◆ Exercise instructions: Show each line of the entries below in which the word "Gaulene" appears.

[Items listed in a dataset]
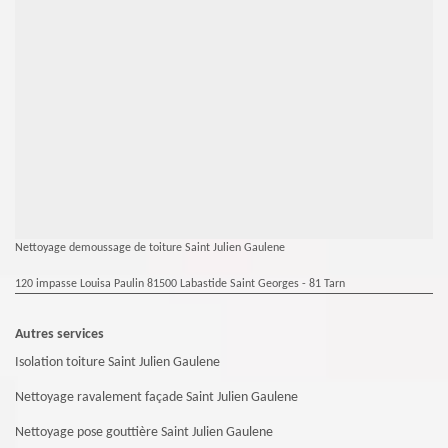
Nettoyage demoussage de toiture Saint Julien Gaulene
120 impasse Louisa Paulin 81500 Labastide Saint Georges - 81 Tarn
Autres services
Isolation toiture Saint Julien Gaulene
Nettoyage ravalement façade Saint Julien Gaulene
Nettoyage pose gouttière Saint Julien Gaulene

◆ Answer for this exercise:
Nettoyage demoussage de toiture Saint Julien Gaulene
Isolation toiture Saint Julien Gaulene
Nettoyage ravalement façade Saint Julien Gaulene
Nettoyage pose gouttière Saint Julien Gaulene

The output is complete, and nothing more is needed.